C’était son projet autrefois, mais il nous est arrivé tant de choses, d’abord vous saurez.
LE GÉNÉRAL.
Je sais tout,
À Francœur.
on m’a assuré que je pour fois retrouver dans ce village ce boulet...
ALBERT.
Celui qui a tué Turenne ! C’est Francœur qui l’a...
FRANCŒUR.
Oui : mais rien ne peut m’en séparer, il fut ramassé par mon aïeul sur le champ de bataille, mon père la gardé toute sa vie ; j’ai hérité de leur amour pour le grand Turenne, je conserverai ce boulet, et quand je mourrai, c’est la tête appuyée dessus que je veux rendre le dernier soupir.
LE GÉNÉRAL.
Comment, vous refuseriez de remettre entre mes mains ce dépôt précieux.
FRANCŒUR.
Qu’appelez-vous un dépôt, c’est mon héritage, c’est le seul bien qui me reste.
ALBERT.
Ne dites pas ça, songez donc que c’est le général...
FRANCŒUR.
Eh que m’importe ? j’ai versé mon sang pour ma patrie je suis prêt à le verser encore, mais le sacrifice qu’on me demande est trop au-dessus de mes forces.
LE GÉNÉRAL.
Viens, brave homme, viens dans mes bras, tes sentiments te rendent digne de tout ce que je veux faire pour toi.
Il l’embrasse.
Tiens, regarde.
Il s’approche et découvre le sur lequel on lit.
À LA GLOIRE DU GRAND TURENNE.
FRANCŒUR.
Que vois-je ? à la gloire du grand Turenne !

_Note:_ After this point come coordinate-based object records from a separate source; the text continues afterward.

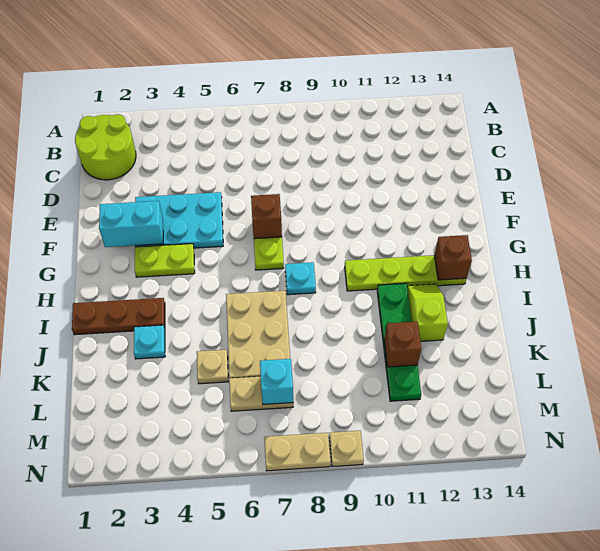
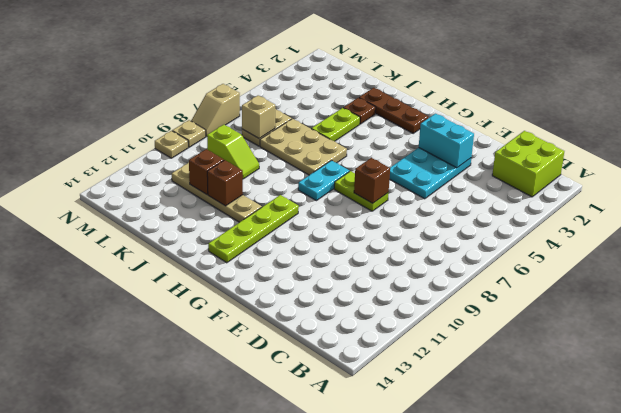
lime round brick B1:C2 level 1 -> lime brick B1:C2 level 1
cyan brick F2:F3 level 2 -> cyan brick E3:F3 level 2
lime plate G3:G4 level 1 -> lime plate J4:J5 level 1
cyan plate H8 level 1 -> cyan plate H7:H8 level 1
brown brick H13 level 2 -> brown brick J11 level 2
brown plate I1:I3 level 1 -> brown plate H2:J2 level 1
green plate I11:L11 level 1 -> tan plate I11:L11 level 1
lime slope I12:J12 level 1 top J -> lime slope K9:L9 level 1 top L
cyan plate J3 level 1 -> brown plate J3 level 1
tan plate K5 level 1 -> tan plate N10 level 1
cyan brick L7 level 2 -> tan brick L7 level 2
tan plate N7:N8 level 1 -> tan slope N7:N8 level 1 top 7

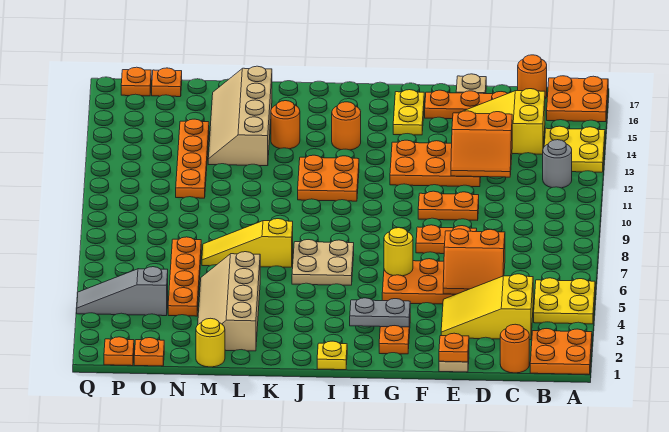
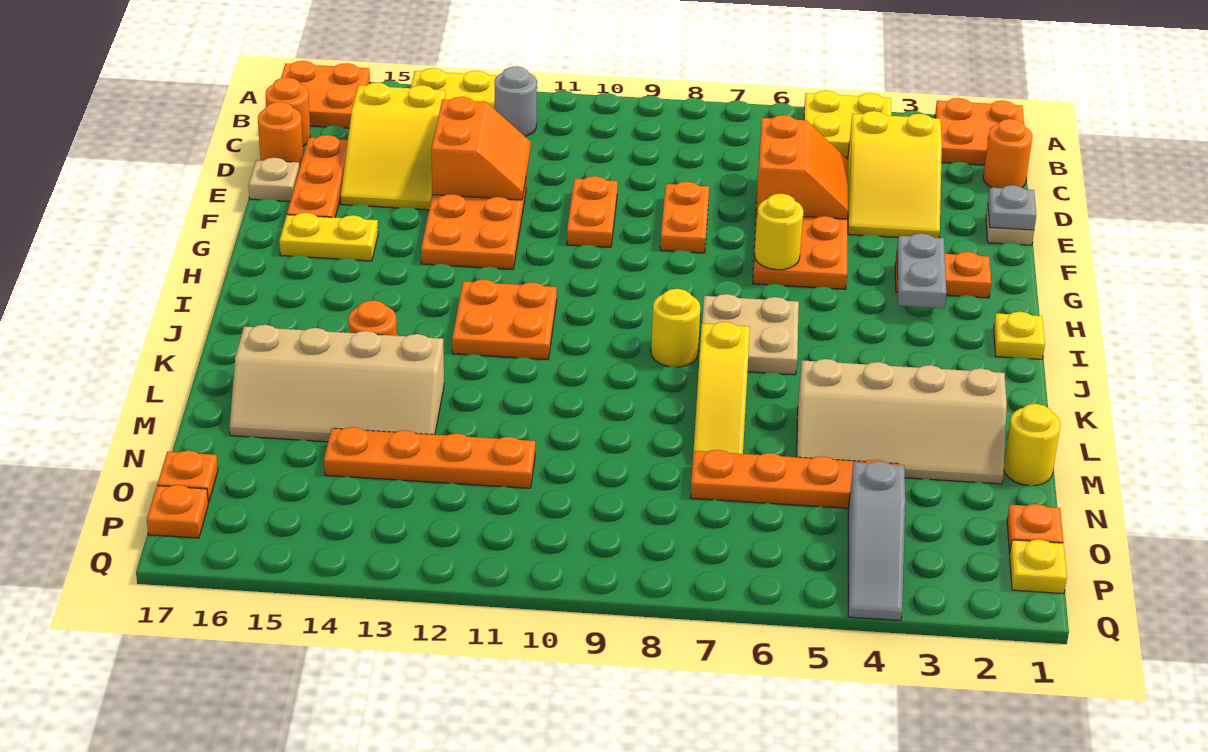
orange plate E1 level 2 -> grey plate E1 level 2
orange round brick I14 level 1 -> orange round brick D17 level 1
none -> yellow round brick J8 level 1
orange plate P1 level 1 -> yellow plate P1 level 1

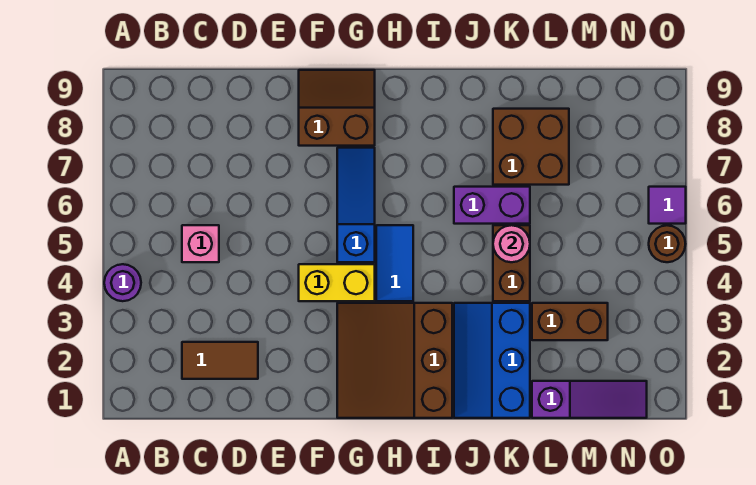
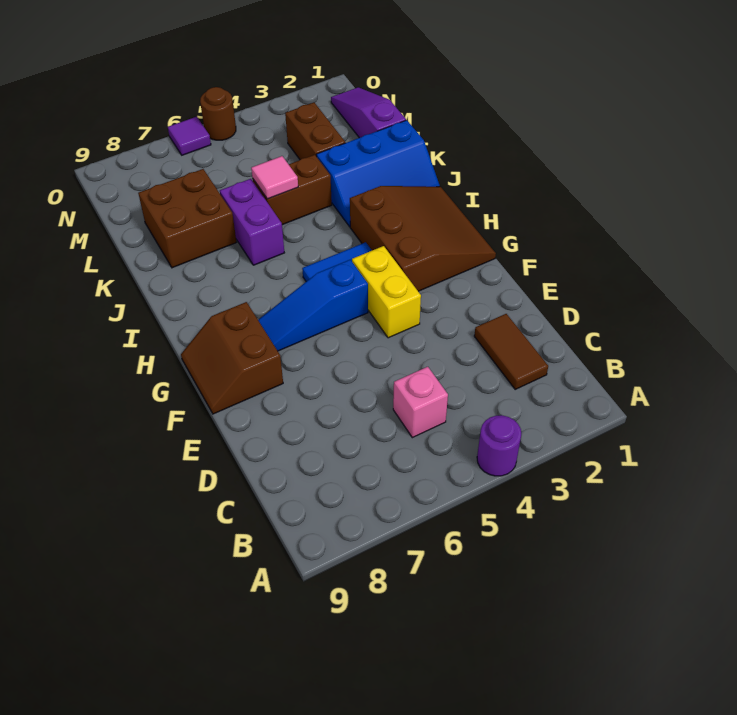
brown slope G1:I3 level 1 top I -> brown slope G1:I3 level 1 top 3
pink round brick K5 level 2 -> pink tile K5 level 2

Il court embrasser le monument.
LE GÉNÉRAL.
C’est là que je désire déposer le boulet que je te demande et c’est à toi-même que j’en confie la garde.
FRANCŒUR.
Ah ! vous venez d’embellir les derniers moments de ma vie ; quand on sait honorer comme vous la mémoire des grands bommes, on est fait pour le devenir.
LE GÉNÉRAL.
Modérez ce transport, écoutez-moi, pendant que nous sommes encore seuls. Je veux que ce beau jour ramène le bonheur dans le sein de votre famille. Je marie vos enfants aujourd’hui.
ALBERT.
Je ne demanderais pas mieux, si les Autrichiens en brûlant mon moulin n’avaient pas emporté mes habits de noces.
LE GÉNÉRAL.
Ton moulin, je le ferai rétablir : il est du devoir d’un général de réparer, autant qu’il le peut, les malheurs de la guerre. Quand à toi, brave Hermann, lis cette lettre.
Il lui donne la lettre.
elle t’annonce que ton bataillon témoin de ta bravoure ayant appris que tu es hors d’état de rejoindre et voulant te donner une preuve de son estime, m’a chargé de te remettre trois jours de sa paie qui serviront de dot à cette aimable fille.
EMMA.
Qu’entends-je.
HERMANN.
Mes bons frères d’armes, je les reconnais bien là.
FRANCŒUR.
Quelle grandeur d’âme ! Ah je vois que je m’étais trompé, il est des hommes sensibles qui savent réparer les fautes des méchants, et quand on croit qu’il n’existe plus de vertus c’est qu’on ne se donne pas la peine de les chercher.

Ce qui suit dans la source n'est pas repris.